▸ What you need to do: Go to the line with "Table 7. Clinical" in the records below, then output it and each following line exactly, up to and including the line with "Figure 15. Regression". Skip pictures and add nothing.

▸ Excerpted records:
■ ■ ■ ■ ■ ■ ■

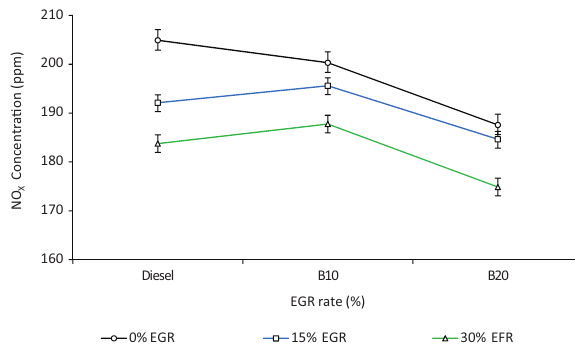
Figure 7. Effect of oxygenated fuels and different EGR rates on the NO X emissions concentration under 1800 rpm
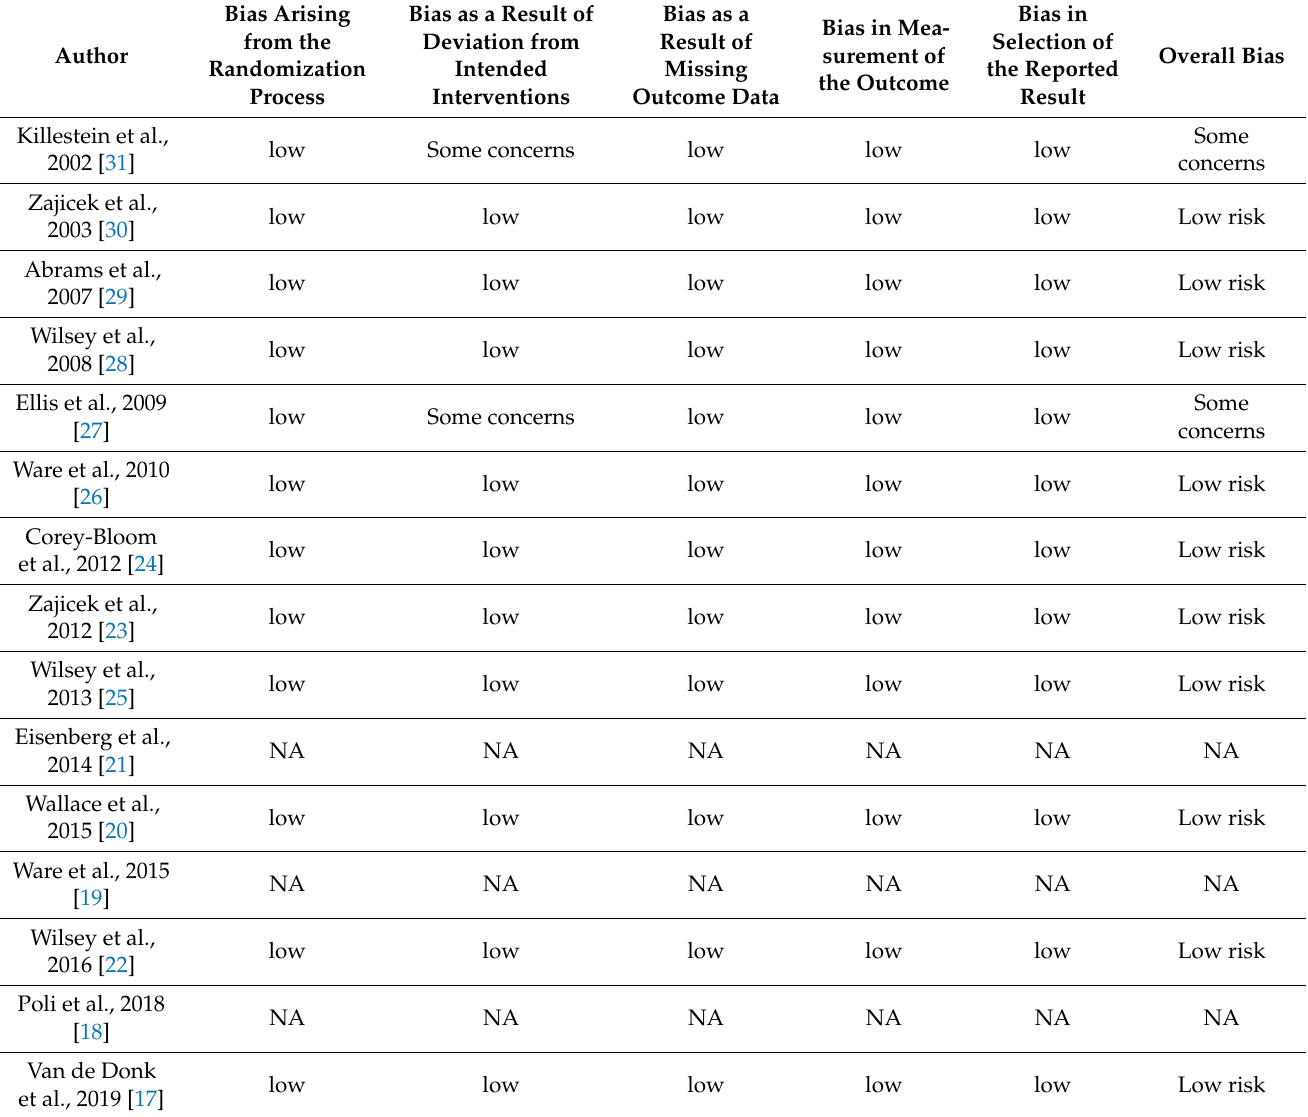
Table 3. Risk of Bias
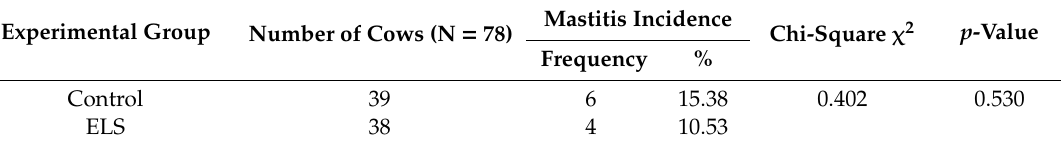
Table 7. Clinical mastitis incidences in Holstein dairy cows fed diets supplemented with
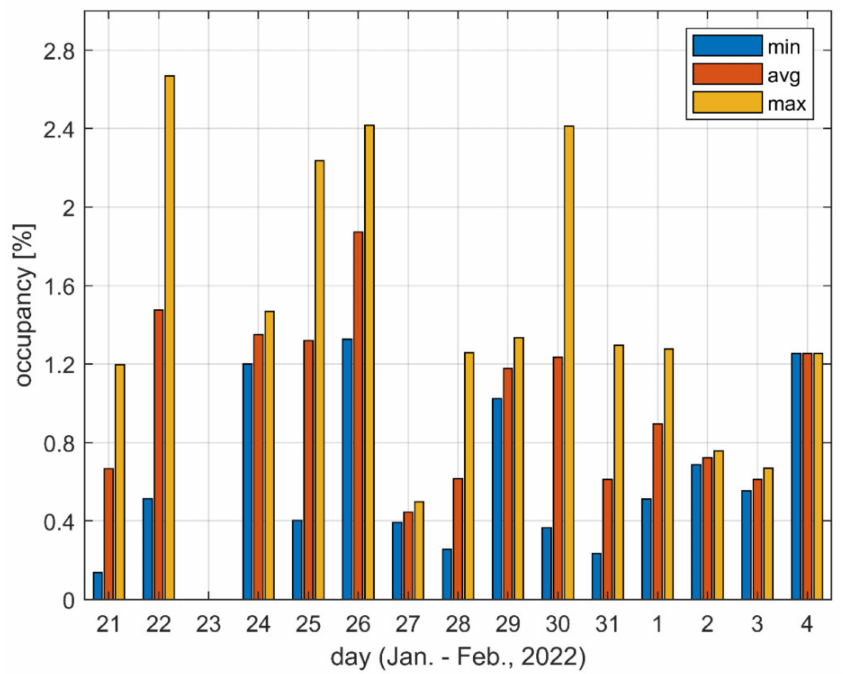
Figure 5. Minimum, average and maximum observed channel occupancy values for Location A.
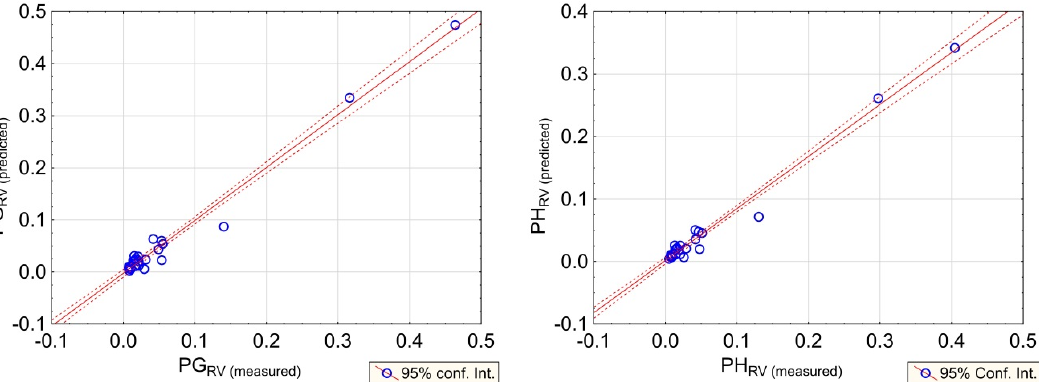
Figure 15. Regression plots for predicted vs. observed values of PG RV - left , and PH RV - right , at the Zelazny Most tailing pond.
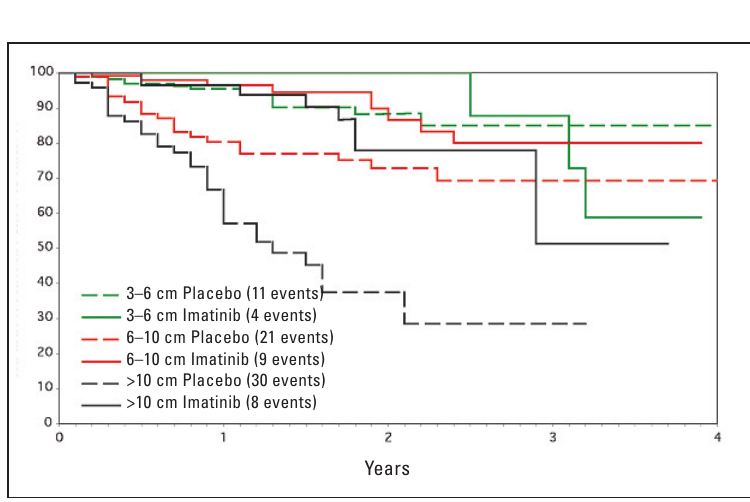
Figure 1 Recurrence-free survival and primary tumour size after complete surgery and adjuvant imatinib vs placebo for one year after resection. Z9001 interim data of 708 patients [from 88] (size 3–6 cm: p = 0.15; size 6–10 cm: p = 0.01; size >10 cm: p <0.001).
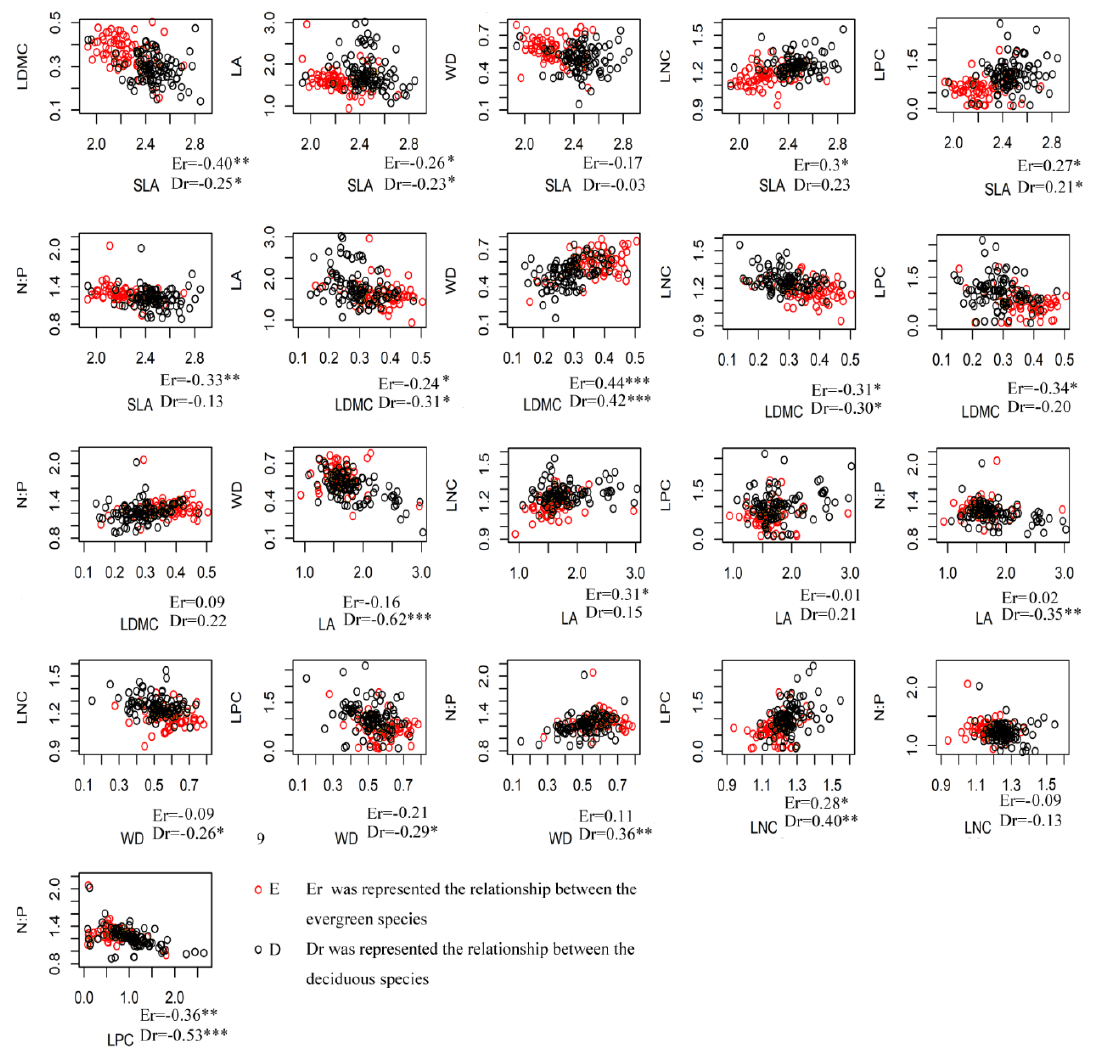
Figure 3. Scatterplots of species’ mean trait values for all pairwise combinations between evergreen and deciduous species for the seven functional traits in a subtropical evergreen deciduous broadleaved mixed forest in Central China. (* p < 0.05; ** p < 0.01; *** p < 0.001). Note: The red circles represent evergreen species, and the green circles represent deciduous species.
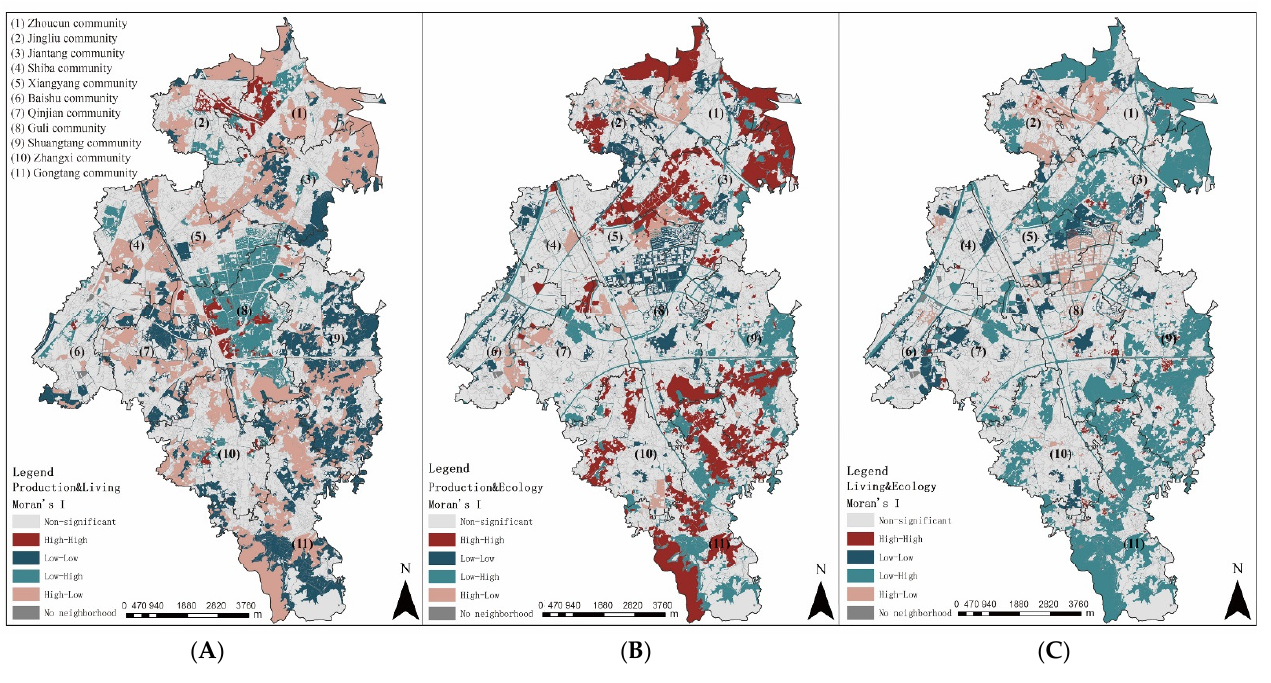
Figure 7. Function autocorrelations of PLE spaces. ( A ) Production & Living functions; ( B ) Production & Ecological functions; ( C ) Living & Ecological functions. Table 5. Proportion of the autocorrelation indexes of PLE functions at village-level administrative areas; unit: percentage.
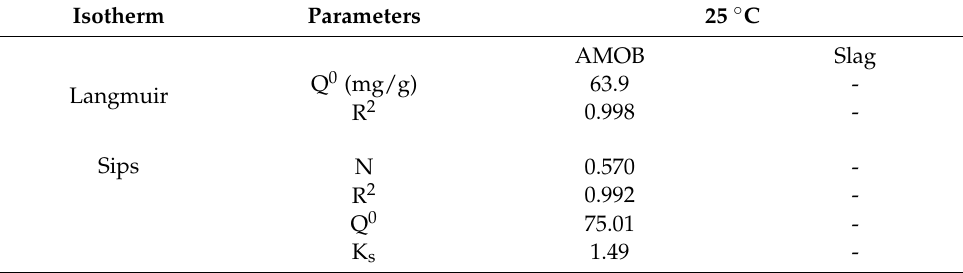
Table 4. Parameters for fitting phosphate adsorption to isotherm models.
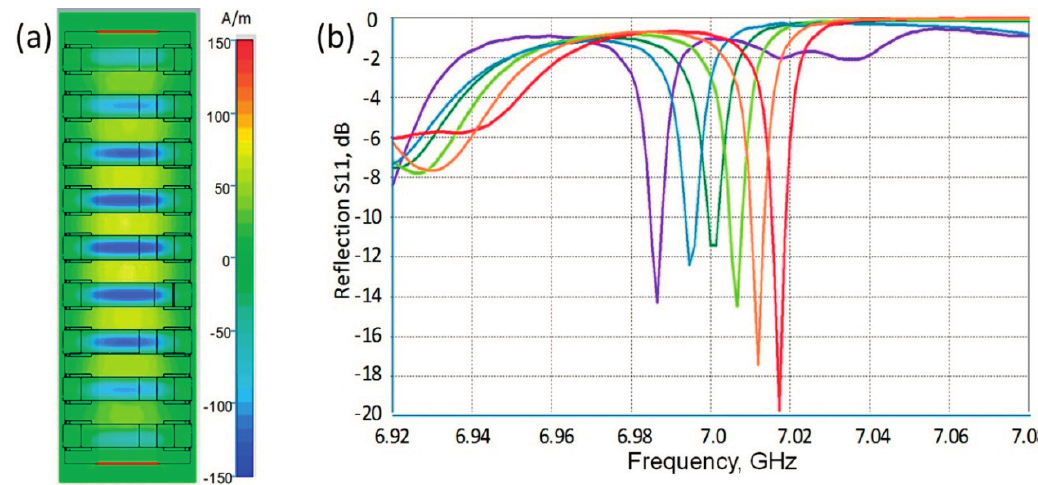
Figure 11. ( a ) Simulated field pattern in the cross-section of the sensor presented in Figure 10 confirming the formation of sin-phase Fano-type resonances in the DR array; ( b ) shifts of resonance related S 11 dips (from red to violet) at changing the analyte relative permittivity from 1 to 3 by equal steps.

■ ■ ■ ■ ■ ■ ■

▸ Your solution:
Table 7. Clinical mastitis incidences in Holstein dairy cows fed diets supplemented with
Figure 5. Minimum, average and maximum observed channel occupancy values for Location A.
Figure 15. Regression plots for predicted vs. observed values of PG RV - left , and PH RV - right , at the Zelazny Most tailing pond.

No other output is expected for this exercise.